Rapsyn C-terminus is necessary and sufficient for activation of cellular tyrosine kinases

Rapsyn likely mediates MuSK-induced phosphorylation of the AChR by activating and/or localizing cytoplasmic tyrosine kinases that phosphorylate the β and δ subunits. Indeed, rapsyn activates src family kinases in heterologous cells, resulting in increased tyrosine phosphorylation of multiple cellular proteins (Qu et al., 1996, Mohamed and Swope, 1999).

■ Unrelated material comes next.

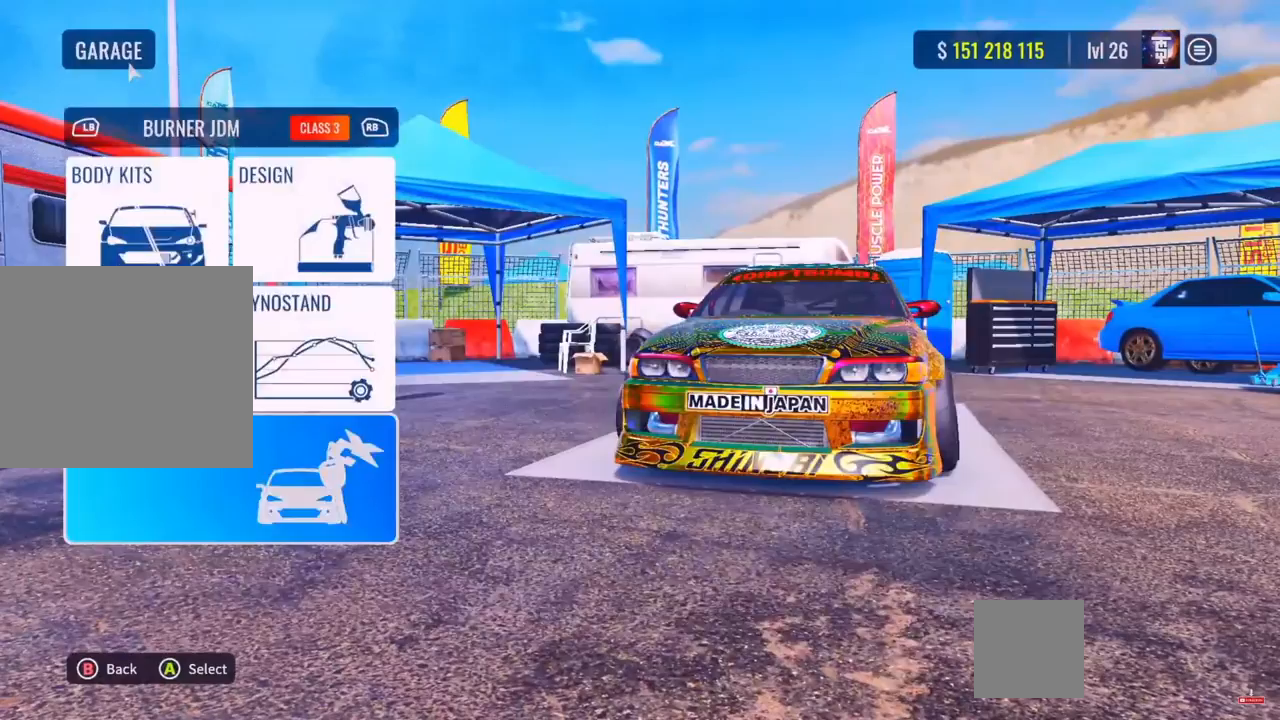
{"buttons": ["R1"], "left_stick": "center", "right_stick": "center", "events": [[150, "R1", "down"], [300, "R1", "up"], [417, "R1", "down"]]}
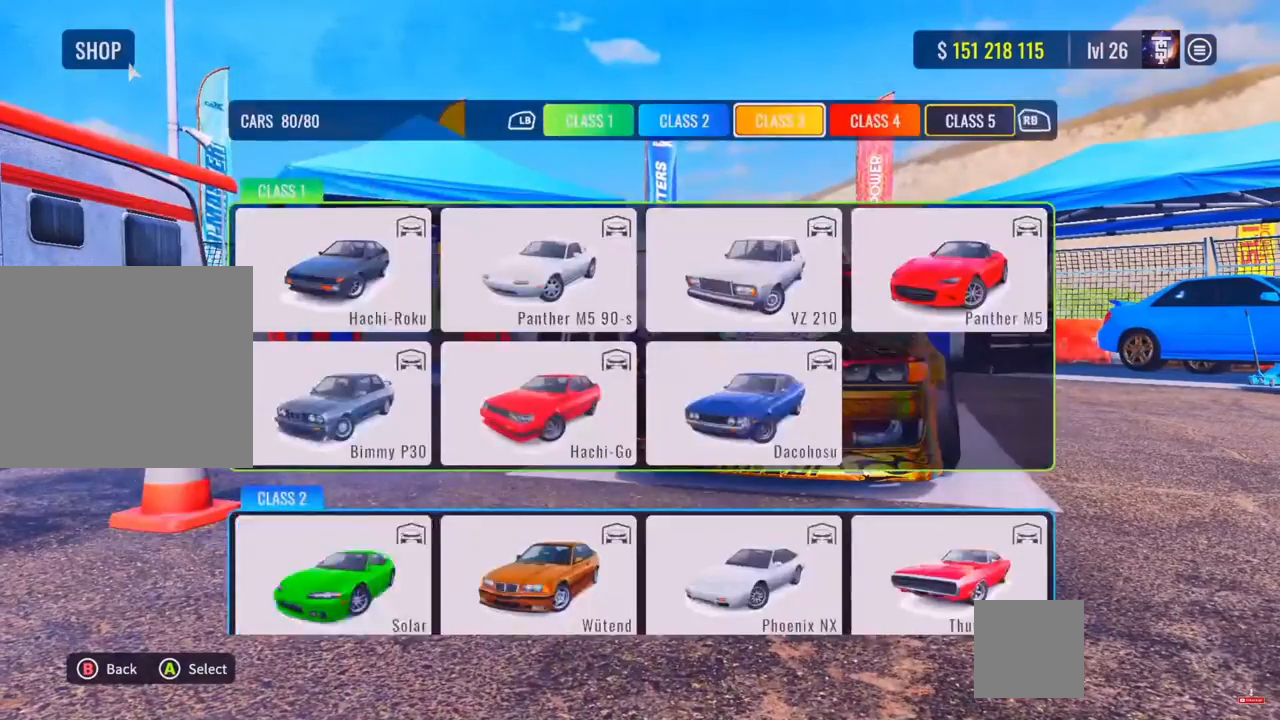
{"buttons": [], "left_stick": "center", "right_stick": "center", "events": [[50, "R1", "up"], [183, "R1", "down"], [333, "R1", "up"]]}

Moreover, agrin specifically activates src-family kinases associated with the AChR in muscle cells and this occurs in a rapsyn-dependent manner (Mittaud et al., 2001). We examined, therefore, whether rapsyn’s activation of kinases is enhanced by MuSK and which domains in rapsyn are responsible. First, we expressed rapsyn and/or MuSK in COS cells and after detergent extraction, assayed phosphorylation in the pellet fraction by immunoblotting with anti-phosphotyrosine antibodies 4G10 and PY20. As previously reported (Qu et al., 1996, Mohamed and Swope, 1999), rapsyn alone significantly increased cellular tyrosine phosphorylation compared to controls transfected with empty vector (by ~250%; Fig 4A,B). In contrast, MuSK alone did not increase phosphorylation significantly and MuSK coexpression with rapsyn did not increase overall cellular phosphorylation beyond the levels found with rapsyn alone (Fig 4A,B).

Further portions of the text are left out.